### EXERCISE DATA
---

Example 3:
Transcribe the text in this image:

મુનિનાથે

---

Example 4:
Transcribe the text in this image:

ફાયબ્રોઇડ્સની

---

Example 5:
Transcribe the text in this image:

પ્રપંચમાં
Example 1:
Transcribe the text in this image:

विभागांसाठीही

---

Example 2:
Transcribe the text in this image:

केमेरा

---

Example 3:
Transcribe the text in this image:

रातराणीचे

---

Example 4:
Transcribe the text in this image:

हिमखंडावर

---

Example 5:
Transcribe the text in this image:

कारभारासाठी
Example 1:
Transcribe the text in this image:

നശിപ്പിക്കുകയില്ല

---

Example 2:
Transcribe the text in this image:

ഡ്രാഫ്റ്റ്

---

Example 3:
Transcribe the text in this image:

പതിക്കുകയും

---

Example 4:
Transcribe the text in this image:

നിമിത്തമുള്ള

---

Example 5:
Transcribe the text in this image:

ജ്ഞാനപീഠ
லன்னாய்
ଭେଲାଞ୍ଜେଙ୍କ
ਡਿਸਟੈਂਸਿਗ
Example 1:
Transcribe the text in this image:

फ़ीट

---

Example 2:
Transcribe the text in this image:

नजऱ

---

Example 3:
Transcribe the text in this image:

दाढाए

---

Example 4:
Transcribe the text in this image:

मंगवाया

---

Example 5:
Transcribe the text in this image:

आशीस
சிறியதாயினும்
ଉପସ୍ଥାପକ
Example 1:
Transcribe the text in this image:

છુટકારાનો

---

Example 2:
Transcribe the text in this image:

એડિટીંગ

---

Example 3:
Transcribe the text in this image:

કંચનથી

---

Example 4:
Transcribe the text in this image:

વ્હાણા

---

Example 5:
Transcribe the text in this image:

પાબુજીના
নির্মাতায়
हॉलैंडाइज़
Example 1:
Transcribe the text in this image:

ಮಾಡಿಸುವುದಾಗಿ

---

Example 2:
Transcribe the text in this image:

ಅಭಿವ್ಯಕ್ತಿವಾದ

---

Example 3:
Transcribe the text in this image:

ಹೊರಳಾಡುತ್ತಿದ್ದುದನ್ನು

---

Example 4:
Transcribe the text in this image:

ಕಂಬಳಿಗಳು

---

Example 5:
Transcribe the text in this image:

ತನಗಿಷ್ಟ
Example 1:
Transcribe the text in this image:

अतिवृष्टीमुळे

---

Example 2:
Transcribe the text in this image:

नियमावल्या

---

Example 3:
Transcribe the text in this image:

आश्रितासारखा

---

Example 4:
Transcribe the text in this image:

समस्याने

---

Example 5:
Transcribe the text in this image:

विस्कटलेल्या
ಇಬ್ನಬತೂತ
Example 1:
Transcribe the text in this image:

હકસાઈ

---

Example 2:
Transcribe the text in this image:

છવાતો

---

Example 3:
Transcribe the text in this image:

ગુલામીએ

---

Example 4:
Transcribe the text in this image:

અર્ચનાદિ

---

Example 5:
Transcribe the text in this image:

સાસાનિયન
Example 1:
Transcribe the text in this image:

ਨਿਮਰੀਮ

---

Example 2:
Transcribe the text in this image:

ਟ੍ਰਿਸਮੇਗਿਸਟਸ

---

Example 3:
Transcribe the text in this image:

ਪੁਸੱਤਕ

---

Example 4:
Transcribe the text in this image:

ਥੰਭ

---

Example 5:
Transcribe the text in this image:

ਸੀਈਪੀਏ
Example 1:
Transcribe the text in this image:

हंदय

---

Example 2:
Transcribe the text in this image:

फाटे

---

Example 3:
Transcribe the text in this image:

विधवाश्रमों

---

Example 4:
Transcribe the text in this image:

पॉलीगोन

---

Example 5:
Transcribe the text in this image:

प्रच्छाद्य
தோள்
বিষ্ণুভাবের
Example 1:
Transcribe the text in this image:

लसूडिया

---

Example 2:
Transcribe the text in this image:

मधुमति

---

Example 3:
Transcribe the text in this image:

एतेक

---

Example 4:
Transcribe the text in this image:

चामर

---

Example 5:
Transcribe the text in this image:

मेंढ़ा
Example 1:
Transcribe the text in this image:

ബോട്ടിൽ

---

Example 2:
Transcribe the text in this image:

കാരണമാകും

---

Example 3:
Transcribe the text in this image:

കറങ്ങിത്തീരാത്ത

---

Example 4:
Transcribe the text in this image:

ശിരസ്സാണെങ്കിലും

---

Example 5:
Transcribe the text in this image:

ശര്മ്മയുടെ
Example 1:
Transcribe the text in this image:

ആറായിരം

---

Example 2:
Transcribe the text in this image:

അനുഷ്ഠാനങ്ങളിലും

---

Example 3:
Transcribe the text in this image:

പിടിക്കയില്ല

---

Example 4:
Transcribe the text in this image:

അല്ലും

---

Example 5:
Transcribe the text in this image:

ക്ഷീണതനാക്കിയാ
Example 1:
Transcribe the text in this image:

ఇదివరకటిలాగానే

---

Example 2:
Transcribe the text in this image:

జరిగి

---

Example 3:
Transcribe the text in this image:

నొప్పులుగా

### PROMPT
Reproduce the entries above in full, so that each one reads exactly as before.

### SOLUTION BELOW
---

Example 3:
Transcribe the text in this image:

મુનિનાથે

---

Example 4:
Transcribe the text in this image:

ફાયબ્રોઇડ્સની

---

Example 5:
Transcribe the text in this image:

પ્રપંચમાં
Example 1:
Transcribe the text in this image:

विभागांसाठीही

---

Example 2:
Transcribe the text in this image:

केमेरा

---

Example 3:
Transcribe the text in this image:

रातराणीचे

---

Example 4:
Transcribe the text in this image:

हिमखंडावर

---

Example 5:
Transcribe the text in this image:

कारभारासाठी
Example 1:
Transcribe the text in this image:

നശിപ്പിക്കുകയില്ല

---

Example 2:
Transcribe the text in this image:

ഡ്രാഫ്റ്റ്

---

Example 3:
Transcribe the text in this image:

പതിക്കുകയും

---

Example 4:
Transcribe the text in this image:

നിമിത്തമുള്ള

---

Example 5:
Transcribe the text in this image:

ജ്ഞാനപീഠ
லன்னாய்
ଭେଲାଞ୍ଜେଙ୍କ
ਡਿਸਟੈਂਸਿਗ
Example 1:
Transcribe the text in this image:

फ़ीट

---

Example 2:
Transcribe the text in this image:

नजऱ

---

Example 3:
Transcribe the text in this image:

दाढाए

---

Example 4:
Transcribe the text in this image:

मंगवाया

---

Example 5:
Transcribe the text in this image:

आशीस
சிறியதாயினும்
ଉପସ୍ଥାପକ
Example 1:
Transcribe the text in this image:

છુટકારાનો

---

Example 2:
Transcribe the text in this image:

એડિટીંગ

---

Example 3:
Transcribe the text in this image:

કંચનથી

---

Example 4:
Transcribe the text in this image:

વ્હાણા

---

Example 5:
Transcribe the text in this image:

પાબુજીના
নির্মাতায়
हॉलैंडाइज़
Example 1:
Transcribe the text in this image:

ಮಾಡಿಸುವುದಾಗಿ

---

Example 2:
Transcribe the text in this image:

ಅಭಿವ್ಯಕ್ತಿವಾದ

---

Example 3:
Transcribe the text in this image:

ಹೊರಳಾಡುತ್ತಿದ್ದುದನ್ನು

---

Example 4:
Transcribe the text in this image:

ಕಂಬಳಿಗಳು

---

Example 5:
Transcribe the text in this image:

ತನಗಿಷ್ಟ
Example 1:
Transcribe the text in this image:

अतिवृष्टीमुळे

---

Example 2:
Transcribe the text in this image:

नियमावल्या

---

Example 3:
Transcribe the text in this image:

आश्रितासारखा

---

Example 4:
Transcribe the text in this image:

समस्याने

---

Example 5:
Transcribe the text in this image:

विस्कटलेल्या
ಇಬ್ನಬತೂತ
Example 1:
Transcribe the text in this image:

હકસાઈ

---

Example 2:
Transcribe the text in this image:

છવાતો

---

Example 3:
Transcribe the text in this image:

ગુલામીએ

---

Example 4:
Transcribe the text in this image:

અર્ચનાદિ

---

Example 5:
Transcribe the text in this image:

સાસાનિયન
Example 1:
Transcribe the text in this image:

ਨਿਮਰੀਮ

---

Example 2:
Transcribe the text in this image:

ਟ੍ਰਿਸਮੇਗਿਸਟਸ

---

Example 3:
Transcribe the text in this image:

ਪੁਸੱਤਕ

---

Example 4:
Transcribe the text in this image:

ਥੰਭ

---

Example 5:
Transcribe the text in this image:

ਸੀਈਪੀਏ
Example 1:
Transcribe the text in this image:

हंदय

---

Example 2:
Transcribe the text in this image:

फाटे

---

Example 3:
Transcribe the text in this image:

विधवाश्रमों

---

Example 4:
Transcribe the text in this image:

पॉलीगोन

---

Example 5:
Transcribe the text in this image:

प्रच्छाद्य
தோள்
বিষ্ণুভাবের
Example 1:
Transcribe the text in this image:

लसूडिया

---

Example 2:
Transcribe the text in this image:

मधुमति

---

Example 3:
Transcribe the text in this image:

एतेक

---

Example 4:
Transcribe the text in this image:

चामर

---

Example 5:
Transcribe the text in this image:

मेंढ़ा
Example 1:
Transcribe the text in this image:

ബോട്ടിൽ

---

Example 2:
Transcribe the text in this image:

കാരണമാകും

---

Example 3:
Transcribe the text in this image:

കറങ്ങിത്തീരാത്ത

---

Example 4:
Transcribe the text in this image:

ശിരസ്സാണെങ്കിലും

---

Example 5:
Transcribe the text in this image:

ശര്മ്മയുടെ
Example 1:
Transcribe the text in this image:

ആറായിരം

---

Example 2:
Transcribe the text in this image:

അനുഷ്ഠാനങ്ങളിലും

---

Example 3:
Transcribe the text in this image:

പിടിക്കയില്ല

---

Example 4:
Transcribe the text in this image:

അല്ലും

---

Example 5:
Transcribe the text in this image:

ക്ഷീണതനാക്കിയാ
Example 1:
Transcribe the text in this image:

ఇదివరకటిలాగానే

---

Example 2:
Transcribe the text in this image:

జరిగి

---

Example 3:
Transcribe the text in this image:

నొప్పులుగా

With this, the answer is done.